- The Federal Reserve (Fed) continued its fight against inflation with a fourth-straight supersized 75 basis point (0.75%) Fed funds rate hike to reach a target of 3.75% to 4.0% as we had expected.
- Markets now have more conviction that the Fed could slow down the pace of hikes at the coming December meeting, although Chair Powell threw some cold water on a potential “pivot” by stating there is still more work to do in raising rates. The upcoming inflation and jobs data will prove whether the cumulative tightening of financial conditions has truly started to reduce demand enough to slow the rate of inflation.

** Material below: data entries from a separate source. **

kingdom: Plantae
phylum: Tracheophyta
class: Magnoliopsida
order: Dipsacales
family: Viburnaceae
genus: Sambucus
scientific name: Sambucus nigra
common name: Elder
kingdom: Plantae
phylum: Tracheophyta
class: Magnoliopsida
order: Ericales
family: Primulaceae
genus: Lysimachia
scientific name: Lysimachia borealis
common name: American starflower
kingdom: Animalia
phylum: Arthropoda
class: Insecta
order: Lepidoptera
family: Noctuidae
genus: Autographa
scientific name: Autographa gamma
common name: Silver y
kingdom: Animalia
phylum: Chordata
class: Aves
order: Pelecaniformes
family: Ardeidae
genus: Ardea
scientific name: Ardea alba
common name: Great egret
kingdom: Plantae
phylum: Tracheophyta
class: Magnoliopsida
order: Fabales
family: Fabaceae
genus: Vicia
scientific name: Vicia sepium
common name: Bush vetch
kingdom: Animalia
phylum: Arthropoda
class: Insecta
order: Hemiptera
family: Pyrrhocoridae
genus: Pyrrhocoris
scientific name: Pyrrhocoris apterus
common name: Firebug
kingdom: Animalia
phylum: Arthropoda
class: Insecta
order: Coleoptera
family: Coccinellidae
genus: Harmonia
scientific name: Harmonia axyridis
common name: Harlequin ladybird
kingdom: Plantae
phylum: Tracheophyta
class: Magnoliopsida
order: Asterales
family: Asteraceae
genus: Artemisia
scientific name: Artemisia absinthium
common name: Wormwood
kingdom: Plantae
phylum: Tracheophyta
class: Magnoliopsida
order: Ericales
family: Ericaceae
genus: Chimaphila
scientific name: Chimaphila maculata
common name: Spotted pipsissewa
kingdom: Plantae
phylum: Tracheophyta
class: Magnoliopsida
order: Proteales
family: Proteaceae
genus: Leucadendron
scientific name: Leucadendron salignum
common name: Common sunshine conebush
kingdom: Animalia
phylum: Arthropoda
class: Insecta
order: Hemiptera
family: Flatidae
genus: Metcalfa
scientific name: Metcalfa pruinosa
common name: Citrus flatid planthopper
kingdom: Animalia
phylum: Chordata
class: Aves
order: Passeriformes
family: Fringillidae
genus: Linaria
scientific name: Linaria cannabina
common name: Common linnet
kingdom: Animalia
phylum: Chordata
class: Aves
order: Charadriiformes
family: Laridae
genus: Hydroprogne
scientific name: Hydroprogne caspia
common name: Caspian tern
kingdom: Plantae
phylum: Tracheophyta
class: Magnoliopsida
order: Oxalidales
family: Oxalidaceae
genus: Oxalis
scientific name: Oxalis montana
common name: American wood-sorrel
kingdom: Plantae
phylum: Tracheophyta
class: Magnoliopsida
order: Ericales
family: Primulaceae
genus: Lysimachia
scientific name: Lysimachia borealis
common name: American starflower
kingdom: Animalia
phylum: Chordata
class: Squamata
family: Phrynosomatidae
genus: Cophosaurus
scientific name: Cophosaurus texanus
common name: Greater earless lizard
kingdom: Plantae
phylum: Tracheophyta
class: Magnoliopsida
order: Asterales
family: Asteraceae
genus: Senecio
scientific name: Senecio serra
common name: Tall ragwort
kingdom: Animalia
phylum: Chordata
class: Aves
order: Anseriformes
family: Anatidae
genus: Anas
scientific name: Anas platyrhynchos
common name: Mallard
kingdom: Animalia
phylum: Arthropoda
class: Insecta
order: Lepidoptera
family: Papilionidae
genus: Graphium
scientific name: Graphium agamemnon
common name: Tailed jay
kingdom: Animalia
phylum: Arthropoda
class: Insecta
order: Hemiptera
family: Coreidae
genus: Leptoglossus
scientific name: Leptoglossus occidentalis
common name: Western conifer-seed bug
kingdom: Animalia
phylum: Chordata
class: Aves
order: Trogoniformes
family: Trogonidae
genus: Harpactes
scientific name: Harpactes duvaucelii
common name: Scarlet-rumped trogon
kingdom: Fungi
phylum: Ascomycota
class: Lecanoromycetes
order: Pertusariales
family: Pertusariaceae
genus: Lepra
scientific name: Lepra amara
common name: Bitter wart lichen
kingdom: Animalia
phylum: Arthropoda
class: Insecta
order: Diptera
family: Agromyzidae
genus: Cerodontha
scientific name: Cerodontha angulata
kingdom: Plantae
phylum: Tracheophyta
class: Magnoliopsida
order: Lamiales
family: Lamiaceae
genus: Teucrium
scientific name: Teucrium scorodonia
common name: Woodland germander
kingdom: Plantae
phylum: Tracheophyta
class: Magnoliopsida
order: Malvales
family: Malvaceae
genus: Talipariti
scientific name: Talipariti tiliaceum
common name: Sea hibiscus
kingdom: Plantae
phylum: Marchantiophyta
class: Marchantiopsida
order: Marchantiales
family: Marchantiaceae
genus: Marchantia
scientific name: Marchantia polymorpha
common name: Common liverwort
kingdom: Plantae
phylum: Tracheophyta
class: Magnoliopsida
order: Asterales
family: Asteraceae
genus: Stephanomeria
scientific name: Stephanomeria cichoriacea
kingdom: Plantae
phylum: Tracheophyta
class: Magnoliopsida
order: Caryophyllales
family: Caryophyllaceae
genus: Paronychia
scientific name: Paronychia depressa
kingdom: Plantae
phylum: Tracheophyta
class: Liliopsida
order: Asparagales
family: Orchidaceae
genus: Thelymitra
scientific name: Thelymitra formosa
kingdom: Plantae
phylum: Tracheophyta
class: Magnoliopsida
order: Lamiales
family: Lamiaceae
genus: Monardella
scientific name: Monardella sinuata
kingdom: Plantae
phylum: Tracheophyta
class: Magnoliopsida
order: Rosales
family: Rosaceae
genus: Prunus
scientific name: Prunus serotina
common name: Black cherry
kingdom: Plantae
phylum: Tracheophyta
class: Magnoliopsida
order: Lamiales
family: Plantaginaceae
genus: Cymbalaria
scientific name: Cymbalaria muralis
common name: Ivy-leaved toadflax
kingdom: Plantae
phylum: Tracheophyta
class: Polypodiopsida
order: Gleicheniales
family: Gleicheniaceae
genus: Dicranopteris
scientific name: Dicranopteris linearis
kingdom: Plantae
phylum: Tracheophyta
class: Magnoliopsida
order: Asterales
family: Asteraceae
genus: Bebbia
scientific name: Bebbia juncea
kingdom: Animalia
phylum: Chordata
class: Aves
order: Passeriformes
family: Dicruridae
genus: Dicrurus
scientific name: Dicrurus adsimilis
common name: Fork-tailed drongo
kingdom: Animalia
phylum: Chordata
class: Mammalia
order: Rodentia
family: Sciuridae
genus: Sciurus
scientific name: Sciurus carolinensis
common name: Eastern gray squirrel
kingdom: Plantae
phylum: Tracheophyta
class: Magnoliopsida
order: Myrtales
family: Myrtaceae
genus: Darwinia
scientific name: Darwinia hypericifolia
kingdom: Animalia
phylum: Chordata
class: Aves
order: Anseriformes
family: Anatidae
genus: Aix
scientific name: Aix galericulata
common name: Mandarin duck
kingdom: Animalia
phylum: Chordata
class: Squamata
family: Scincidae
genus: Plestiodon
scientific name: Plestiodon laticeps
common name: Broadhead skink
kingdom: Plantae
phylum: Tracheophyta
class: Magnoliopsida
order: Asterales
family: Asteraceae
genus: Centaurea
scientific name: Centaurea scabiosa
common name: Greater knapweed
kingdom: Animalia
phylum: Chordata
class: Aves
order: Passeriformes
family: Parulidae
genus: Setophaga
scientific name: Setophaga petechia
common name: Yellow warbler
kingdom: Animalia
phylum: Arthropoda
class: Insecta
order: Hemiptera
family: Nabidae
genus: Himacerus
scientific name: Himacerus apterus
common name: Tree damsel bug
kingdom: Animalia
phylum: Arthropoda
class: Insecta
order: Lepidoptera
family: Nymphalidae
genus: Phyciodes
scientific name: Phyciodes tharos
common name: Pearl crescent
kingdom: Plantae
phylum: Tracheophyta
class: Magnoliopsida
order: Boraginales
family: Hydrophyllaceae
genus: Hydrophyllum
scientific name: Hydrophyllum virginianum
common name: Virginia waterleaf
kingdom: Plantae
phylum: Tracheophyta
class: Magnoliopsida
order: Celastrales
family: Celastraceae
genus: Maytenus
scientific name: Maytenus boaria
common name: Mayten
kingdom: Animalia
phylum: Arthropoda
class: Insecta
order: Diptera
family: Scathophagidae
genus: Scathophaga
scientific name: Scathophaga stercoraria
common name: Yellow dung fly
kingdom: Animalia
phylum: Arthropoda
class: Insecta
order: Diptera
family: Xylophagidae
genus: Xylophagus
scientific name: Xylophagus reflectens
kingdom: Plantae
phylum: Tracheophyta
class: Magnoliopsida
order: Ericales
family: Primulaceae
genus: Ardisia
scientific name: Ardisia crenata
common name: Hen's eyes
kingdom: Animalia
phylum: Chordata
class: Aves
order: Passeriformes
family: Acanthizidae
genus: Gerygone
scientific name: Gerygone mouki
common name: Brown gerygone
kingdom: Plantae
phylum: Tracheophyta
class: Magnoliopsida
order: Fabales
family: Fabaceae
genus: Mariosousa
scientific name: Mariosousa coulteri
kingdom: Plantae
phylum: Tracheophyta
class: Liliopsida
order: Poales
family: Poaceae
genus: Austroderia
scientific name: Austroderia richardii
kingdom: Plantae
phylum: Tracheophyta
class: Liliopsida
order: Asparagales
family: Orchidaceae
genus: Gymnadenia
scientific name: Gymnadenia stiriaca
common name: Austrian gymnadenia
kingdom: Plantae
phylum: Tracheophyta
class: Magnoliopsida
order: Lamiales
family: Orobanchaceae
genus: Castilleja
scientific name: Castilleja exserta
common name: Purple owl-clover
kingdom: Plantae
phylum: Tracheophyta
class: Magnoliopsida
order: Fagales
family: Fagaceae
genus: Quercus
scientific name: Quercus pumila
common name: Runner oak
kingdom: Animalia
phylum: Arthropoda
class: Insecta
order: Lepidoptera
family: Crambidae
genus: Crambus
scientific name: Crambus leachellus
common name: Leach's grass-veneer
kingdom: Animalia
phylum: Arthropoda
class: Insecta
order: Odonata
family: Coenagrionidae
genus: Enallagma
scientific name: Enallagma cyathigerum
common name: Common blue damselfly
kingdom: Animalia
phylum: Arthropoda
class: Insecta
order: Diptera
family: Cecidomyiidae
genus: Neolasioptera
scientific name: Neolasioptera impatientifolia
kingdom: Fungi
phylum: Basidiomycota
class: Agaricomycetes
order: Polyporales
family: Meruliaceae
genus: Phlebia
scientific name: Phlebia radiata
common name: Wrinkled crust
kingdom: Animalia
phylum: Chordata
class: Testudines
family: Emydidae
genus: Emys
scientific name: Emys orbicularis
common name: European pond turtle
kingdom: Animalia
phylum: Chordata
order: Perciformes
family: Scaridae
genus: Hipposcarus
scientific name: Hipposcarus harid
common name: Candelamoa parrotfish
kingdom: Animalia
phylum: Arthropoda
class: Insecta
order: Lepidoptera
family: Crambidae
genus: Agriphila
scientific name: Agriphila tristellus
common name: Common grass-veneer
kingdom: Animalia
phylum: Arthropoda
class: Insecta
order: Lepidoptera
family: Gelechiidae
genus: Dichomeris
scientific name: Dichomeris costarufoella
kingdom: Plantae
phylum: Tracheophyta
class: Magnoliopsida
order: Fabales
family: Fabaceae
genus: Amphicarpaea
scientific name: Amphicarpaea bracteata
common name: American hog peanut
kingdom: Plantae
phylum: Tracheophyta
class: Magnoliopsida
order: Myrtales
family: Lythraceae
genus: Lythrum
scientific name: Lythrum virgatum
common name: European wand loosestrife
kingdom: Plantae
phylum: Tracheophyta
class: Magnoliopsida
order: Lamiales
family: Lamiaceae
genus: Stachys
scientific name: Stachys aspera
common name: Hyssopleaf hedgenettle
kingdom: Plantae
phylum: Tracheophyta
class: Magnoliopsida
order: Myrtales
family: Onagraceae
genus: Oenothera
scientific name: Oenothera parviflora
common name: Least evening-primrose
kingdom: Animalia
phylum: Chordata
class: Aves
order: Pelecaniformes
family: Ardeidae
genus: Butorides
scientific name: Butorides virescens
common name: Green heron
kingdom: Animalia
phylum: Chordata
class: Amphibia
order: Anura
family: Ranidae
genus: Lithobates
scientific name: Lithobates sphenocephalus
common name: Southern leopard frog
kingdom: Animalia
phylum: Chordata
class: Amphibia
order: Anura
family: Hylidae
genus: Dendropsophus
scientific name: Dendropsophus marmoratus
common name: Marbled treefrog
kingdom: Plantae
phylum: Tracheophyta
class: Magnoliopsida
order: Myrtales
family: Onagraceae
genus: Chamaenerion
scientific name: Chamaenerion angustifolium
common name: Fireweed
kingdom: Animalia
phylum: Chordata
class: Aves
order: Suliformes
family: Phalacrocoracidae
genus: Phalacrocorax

- Futures markets are now pricing in just a 25% chance of another 0.75% rate hike in December compared to two weeks ago when they were pricing in a 65% chance. A 50 basis point (0.50%) rate hike would be a ratcheting down in pace but would still be faster than a normal tightening cycle.
- The latest statement from the Federal Open Market Committee (FOMC) added how they would increase their policy rate until it became “sufficiently restrictive” in order to bring inflation down to their 2% target over time. They noted that job gains have remained robust, which gives them the room to continue raising rates. But they also recognize that monetary policy works with a lag, giving markets hope that the pace of rate increases would slow soon.
- After initially reacting positively to the FOMC statement as a potential sign that the Fed may “pivot” to a slower pace of rate increases, markets wavered after Chair Powell reiterated that they are not close to pausing their interest rate hikes.
- Immediately following the decision, the U.S. Treasury yield curve dropped as bond traders looked at the FOMC statement as dovish. But after Chair Powell’s press conference, yields rose again across the curve in anticipation of a higher potential ending point for the Fed funds rate despite maybe a slower pace of getting there.
- Equity markets were volatile with swings in both directions, but ultimately ended down on the day. The perceived hawkishness that the Fed may continue to raise rates, even if at a slower pace, pushed the S&P 500 to finish lower by 2.5% on the day.